Bee Movie

Susan Granger’s review of “Bee Movie” (DreamWorks Animation/Paramount)

Call it the curse of high expectations but when Jerry Seinfeld makes his first animated feature, laughs should flow like honey but they don’t – unless you’re really into bee puns.
After college, bumblebee Barry B. Benson (Seinfeld) spends some time with the macho Pollen Jocks before starting work at the factory in New Hive City. Trapped in an apartment, he encounters a friendly florist, Vanessa (Renee Zellweger), who saves him from being annihilated by her boyfriend (Patrick Warburton). Breaking beedom’s code of behavior, Barry talks to her. In return, she shows him how humans buy honey at the store. Feeling exploited, Barry gets so furious about this injustice that he sues humankind.
After a courtroom fight – in which Sting (himself) is accused of stealing his stage name from bee culture – Barry wins, defeating a blustering Southern lawyer (voiced by John Goodman). So honey is taken off the market. Bees lose their production jobs at Honex, flowers don’t get pollinated and all vegetation in Central Park dies. If you’re in a New York state of mind, that spells ecological disaster for the world.
Flitting in the background, there’s a fast-talking mosquito Chris Rock), along with Barry’s pal, Adam (Matthew Broderick), and his parents (Kathy Bates and Barry Levinson) who worry about Vanessa: could she be a WASP? Plus Ray Liotta playing himself.
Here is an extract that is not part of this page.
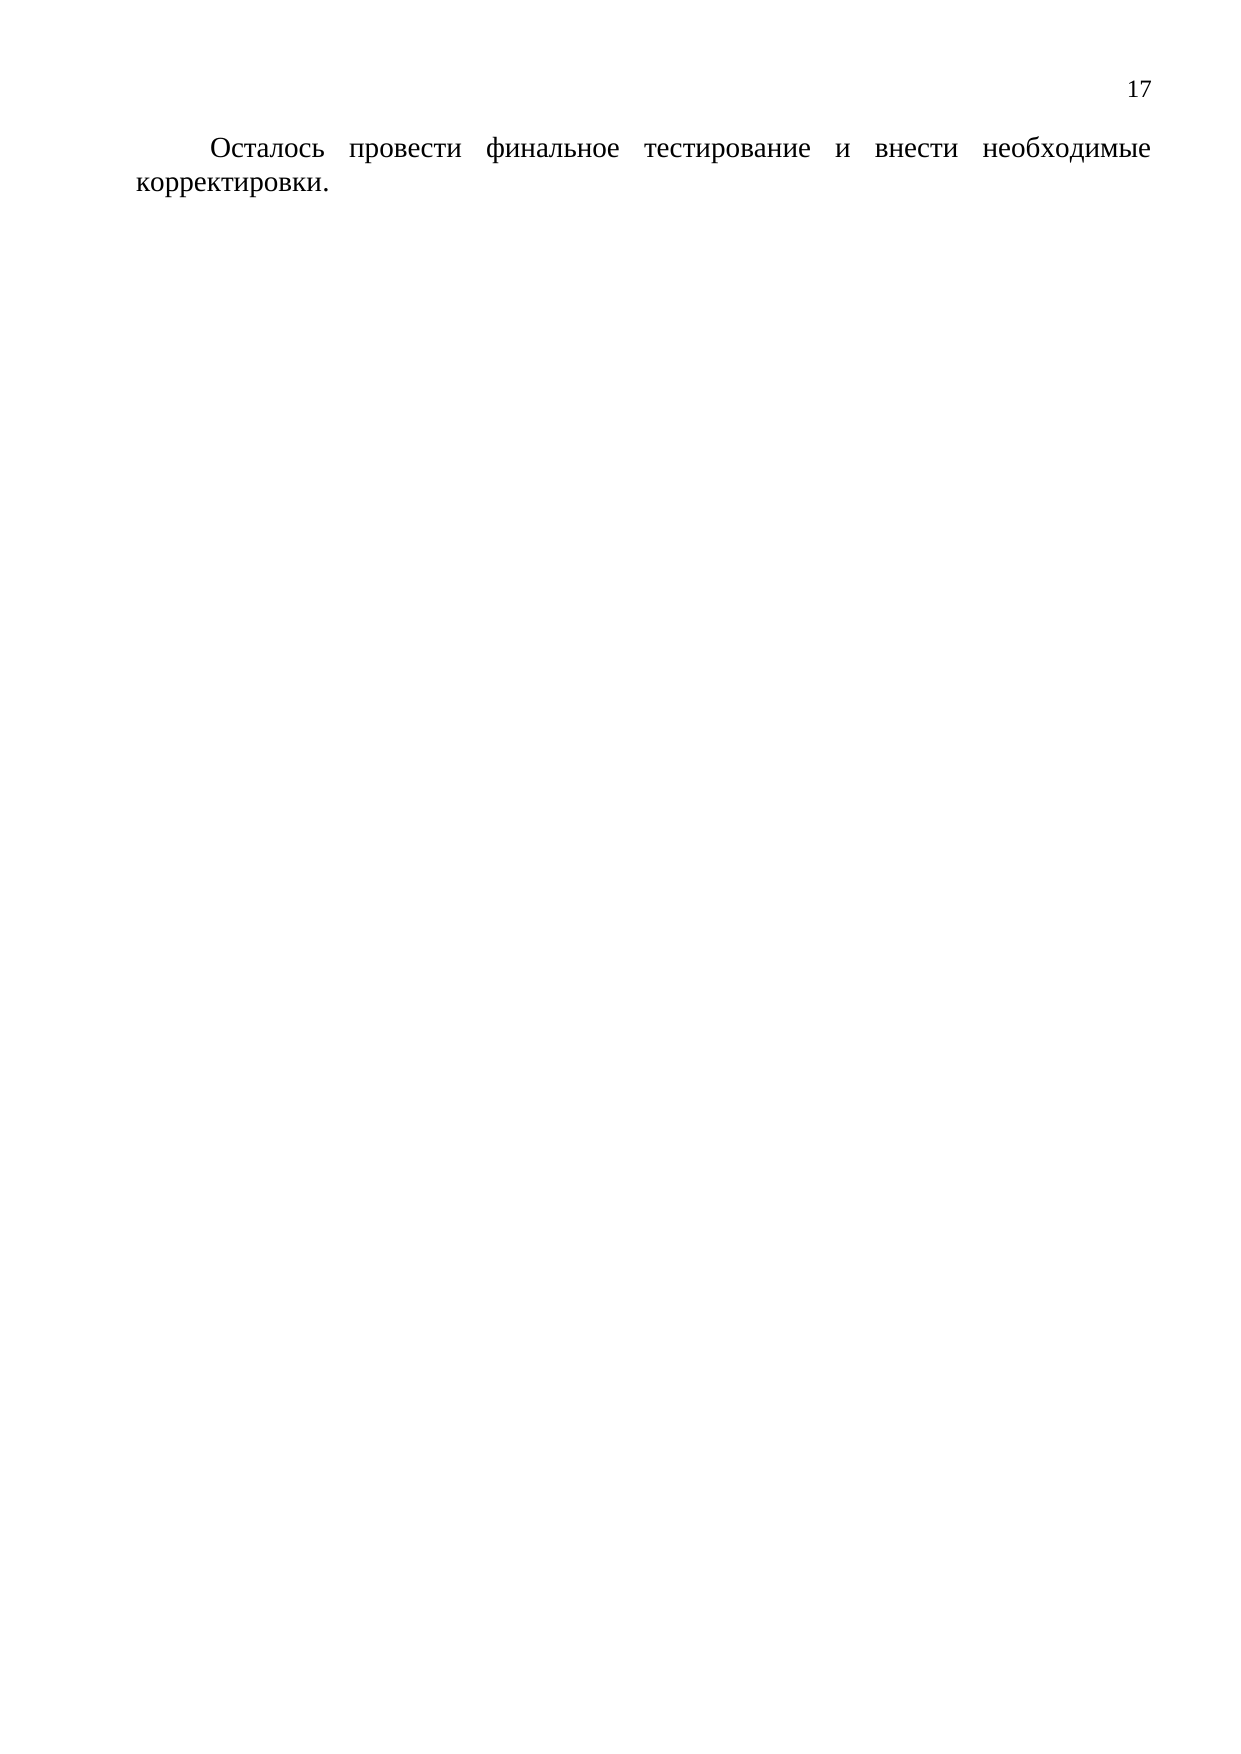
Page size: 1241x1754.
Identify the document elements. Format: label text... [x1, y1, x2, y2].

text Осталось провести финальное тестирование и внести необходимые корректировки. [136, 131, 1152, 198]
Forbes magazine reports that comic icon Jerry Seinfeld earns $60 million a year in syndication royalties and from his stand-up gigs, yet he’s the brain and voice of this simplistic yet heavily-hyped effort. Despite the weak writing, the computer animation is often eye-catching, although not up to Pixar standards. On the Granger Movie Gauge of 1 to 10, “Bee Movie” buzzes in as a surreal 6, an amusing 82-minute diversion.